If you are not current on your leased vehicle but want to keep it, file a Chapter 13 case if you can’t bring the account current right away.

 

Lease Assumption under Chapter 7

Our last blog post was about keeping a leased vehicle by “assuming” the lease in a Chapter 7 “straight bankruptcy” case. Assuming a lease means that that you intend to keep making the lease payments and that you are willing to be legally bound by all the other terms of the lease contract. You are agreeing to have the lease continue as if you had not filed bankruptcy.

But assuming a vehicle lease in a Chapter 7 case does not make sense if you are behind on your lease payments, and have no way to catch up right away. You’d be setting yourself up to have the creditor seize the vehicle and then come after you for a substantial amount of damages.

Chapter 13 “adjustment of debts” gives you more time to catch up on any missed payments, and so it is the focus of today’s blog post.

Lease Assumption under Chapter 13

If you decide to keep your leased vehicle by assuming the lease, then the Chapter 13 plan that you and your attorney propose to the bankruptcy court will have a provision saying so.

If you are current, you will propose to maintain the monthly payments. If you are not current, your plan will state how you intend to get current, while at the same time maintaining the monthly lease payments.

If no one objects—neither the lease creditor, any other affected creditor, nor the Chapter 13 trustee—and the bankruptcy judge finds the plan acceptable, he or she will order the plan “confirmed,” or approved.

Depending on the practices of your local Chapter 13 trustee and bankruptcy court, you will pay the lease payments (and any arrearage payments) either directly to the creditor or through the “plan payments” sent to the trustee (along with all the other debts being paid through the plan).

The Lease Terms Remain in Effect

With a vehicle lease there is no opportunity for a Chapter 13 “cramdown”—a potential reduction in monthly payments and/or in the total amount to be paid. Other than being given a few months to catch up on any back lease payments, vehicle leases are a take-it-or-leave-it proposition even in Chapter 13.

_LISTED ENTRIES_
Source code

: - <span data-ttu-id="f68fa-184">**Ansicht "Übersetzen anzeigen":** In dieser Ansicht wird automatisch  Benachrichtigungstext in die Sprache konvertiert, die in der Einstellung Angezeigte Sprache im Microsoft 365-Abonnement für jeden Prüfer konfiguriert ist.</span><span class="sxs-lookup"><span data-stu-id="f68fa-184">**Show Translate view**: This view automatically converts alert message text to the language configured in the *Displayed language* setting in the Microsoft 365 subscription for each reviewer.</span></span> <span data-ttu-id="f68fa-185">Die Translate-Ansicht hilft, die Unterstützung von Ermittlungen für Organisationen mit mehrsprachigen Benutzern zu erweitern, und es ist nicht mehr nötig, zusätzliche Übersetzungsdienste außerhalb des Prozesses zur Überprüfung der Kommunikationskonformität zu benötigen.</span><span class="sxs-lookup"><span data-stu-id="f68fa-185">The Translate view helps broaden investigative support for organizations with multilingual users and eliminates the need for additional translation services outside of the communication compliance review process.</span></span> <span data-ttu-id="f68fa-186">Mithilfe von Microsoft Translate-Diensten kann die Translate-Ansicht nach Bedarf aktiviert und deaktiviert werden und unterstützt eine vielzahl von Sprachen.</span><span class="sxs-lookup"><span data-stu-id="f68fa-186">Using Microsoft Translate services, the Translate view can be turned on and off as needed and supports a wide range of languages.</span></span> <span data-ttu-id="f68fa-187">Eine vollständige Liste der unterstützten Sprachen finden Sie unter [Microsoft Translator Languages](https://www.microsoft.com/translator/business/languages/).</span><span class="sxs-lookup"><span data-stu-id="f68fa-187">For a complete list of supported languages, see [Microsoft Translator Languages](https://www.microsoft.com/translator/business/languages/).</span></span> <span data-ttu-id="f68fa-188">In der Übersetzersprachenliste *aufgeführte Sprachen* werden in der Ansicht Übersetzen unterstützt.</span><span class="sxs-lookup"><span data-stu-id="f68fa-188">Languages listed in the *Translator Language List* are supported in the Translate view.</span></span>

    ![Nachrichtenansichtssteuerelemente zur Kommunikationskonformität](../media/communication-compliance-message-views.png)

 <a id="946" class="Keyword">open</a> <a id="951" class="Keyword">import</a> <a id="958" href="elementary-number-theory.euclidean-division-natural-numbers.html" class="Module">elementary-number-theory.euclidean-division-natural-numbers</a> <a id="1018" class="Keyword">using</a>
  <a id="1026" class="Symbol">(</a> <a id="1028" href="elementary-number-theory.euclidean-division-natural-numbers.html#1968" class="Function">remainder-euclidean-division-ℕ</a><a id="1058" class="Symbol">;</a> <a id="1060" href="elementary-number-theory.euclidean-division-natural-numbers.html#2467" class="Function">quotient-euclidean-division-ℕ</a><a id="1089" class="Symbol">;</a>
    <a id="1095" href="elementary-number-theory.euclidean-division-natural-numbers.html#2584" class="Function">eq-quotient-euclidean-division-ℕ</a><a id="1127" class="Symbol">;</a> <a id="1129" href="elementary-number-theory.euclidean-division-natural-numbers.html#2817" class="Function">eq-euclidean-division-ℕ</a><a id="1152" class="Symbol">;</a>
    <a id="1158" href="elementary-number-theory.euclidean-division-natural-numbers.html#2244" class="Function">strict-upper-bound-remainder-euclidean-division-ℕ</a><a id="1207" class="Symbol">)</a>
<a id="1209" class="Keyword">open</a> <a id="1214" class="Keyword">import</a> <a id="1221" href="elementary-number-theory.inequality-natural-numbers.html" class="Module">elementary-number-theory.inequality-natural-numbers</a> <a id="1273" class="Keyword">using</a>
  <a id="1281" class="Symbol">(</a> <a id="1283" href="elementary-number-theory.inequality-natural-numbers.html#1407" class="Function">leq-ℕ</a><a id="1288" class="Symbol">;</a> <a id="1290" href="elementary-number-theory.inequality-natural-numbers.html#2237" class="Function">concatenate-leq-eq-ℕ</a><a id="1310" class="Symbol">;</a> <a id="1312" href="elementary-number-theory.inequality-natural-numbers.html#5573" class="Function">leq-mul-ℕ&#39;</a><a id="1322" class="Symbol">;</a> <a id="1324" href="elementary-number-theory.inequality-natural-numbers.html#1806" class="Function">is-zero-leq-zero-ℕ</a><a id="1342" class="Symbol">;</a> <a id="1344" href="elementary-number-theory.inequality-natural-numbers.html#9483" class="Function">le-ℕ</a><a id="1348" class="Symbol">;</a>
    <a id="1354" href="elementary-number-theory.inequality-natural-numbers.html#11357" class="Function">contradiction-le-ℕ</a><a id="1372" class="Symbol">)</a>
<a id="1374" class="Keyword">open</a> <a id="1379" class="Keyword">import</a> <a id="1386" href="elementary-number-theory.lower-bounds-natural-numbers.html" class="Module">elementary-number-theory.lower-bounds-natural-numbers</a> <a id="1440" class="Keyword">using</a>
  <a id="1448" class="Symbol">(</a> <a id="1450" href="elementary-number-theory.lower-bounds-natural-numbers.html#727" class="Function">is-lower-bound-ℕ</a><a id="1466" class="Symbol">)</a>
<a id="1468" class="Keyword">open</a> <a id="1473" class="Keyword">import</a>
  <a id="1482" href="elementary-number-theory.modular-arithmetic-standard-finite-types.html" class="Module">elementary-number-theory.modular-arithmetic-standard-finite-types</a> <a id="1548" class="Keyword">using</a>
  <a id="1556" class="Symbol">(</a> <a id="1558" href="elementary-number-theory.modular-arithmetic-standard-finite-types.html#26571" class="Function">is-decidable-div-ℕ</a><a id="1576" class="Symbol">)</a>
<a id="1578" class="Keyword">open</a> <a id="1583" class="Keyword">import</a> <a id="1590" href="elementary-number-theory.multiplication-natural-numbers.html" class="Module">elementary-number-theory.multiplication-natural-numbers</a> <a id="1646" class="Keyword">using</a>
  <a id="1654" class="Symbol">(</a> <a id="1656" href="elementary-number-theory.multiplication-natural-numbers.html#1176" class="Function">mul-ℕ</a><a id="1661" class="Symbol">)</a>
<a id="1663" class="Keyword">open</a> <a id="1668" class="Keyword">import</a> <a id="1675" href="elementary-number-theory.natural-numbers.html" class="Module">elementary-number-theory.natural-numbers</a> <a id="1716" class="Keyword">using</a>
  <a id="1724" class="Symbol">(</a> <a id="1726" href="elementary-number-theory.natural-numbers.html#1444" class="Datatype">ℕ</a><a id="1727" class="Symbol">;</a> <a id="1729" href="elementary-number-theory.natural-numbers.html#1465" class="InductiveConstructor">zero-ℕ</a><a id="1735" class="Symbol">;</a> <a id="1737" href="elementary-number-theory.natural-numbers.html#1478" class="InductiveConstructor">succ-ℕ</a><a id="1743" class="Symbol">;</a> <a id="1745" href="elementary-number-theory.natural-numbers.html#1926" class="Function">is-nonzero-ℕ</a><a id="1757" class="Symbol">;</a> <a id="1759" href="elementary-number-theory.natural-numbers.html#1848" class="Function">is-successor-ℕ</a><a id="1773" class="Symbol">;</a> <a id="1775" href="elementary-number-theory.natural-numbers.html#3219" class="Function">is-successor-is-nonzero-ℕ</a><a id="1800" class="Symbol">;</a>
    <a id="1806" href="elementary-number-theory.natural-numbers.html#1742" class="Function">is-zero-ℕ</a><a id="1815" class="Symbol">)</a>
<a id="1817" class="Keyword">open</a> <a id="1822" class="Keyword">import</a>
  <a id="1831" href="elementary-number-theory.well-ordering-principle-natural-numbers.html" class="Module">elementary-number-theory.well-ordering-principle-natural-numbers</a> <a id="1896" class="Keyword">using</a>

_JOB ITEM A_
Reproduce the passage of the bankruptcy text that begins with "The Lease Terms" and ends after "in Chapter 13.".
_JOB ITEM B_
In the bankruptcy text, what is not available for a vehicle lease even in Chapter 13?
_JOB ITEM C_
Carry on the bankruptcy text about keeping a leased vehicle, picking up right after its final sentence.
The data comes from a separate source and is not part of the bankruptcy text.

_EXERCISE ANSWER A_
The Lease Terms Remain in Effect

With a vehicle lease there is no opportunity for a Chapter 13 “cramdown”—a potential reduction in monthly payments and/or in the total amount to be paid. Other than being given a few months to catch up on any back lease payments, vehicle leases are a take-it-or-leave-it proposition even in Chapter 13.

_EXERCISE ANSWER B_
A Chapter 13 "cramdown," a potential reduction in monthly payments and/or in the total amount to be paid.

_EXERCISE ANSWER C_
This means that if your proposed lease assumption is “confirmed” by the bankruptcy judge, at the end of the lease term you could owe money for high mileage or extra wear and tear. And if you couldn’t keep up the monthly lease payments before getting to the end of the lease term, you’d lose the vehicle and owe additional penalties for early termination of the lease. This could also jeopardize the successful completion of your Chapter 13 case and whatever else it was trying to accomplish with debts other than the vehicle lease.  

Chapter 13 Practicalities

If your Chapter 13 plan lasts longer than the lease term, this creates some extra challenges. At the end of the vehicle lease term you would normally return the vehicle, or else perhaps finance its purchase at that point.

But if done in the midst of a Chapter 13 case, first, the creditor may be less inclined to finance the purchase because of your pending Chapter 13 case. Second, you must get approval from the Chapter 13 trustee and bankruptcy court for any new use of credit. You may be able to overcome both of these challenges, but they should both be thought about when the decision to file Chapter 13 is made instead of years later when the lease is about to expire.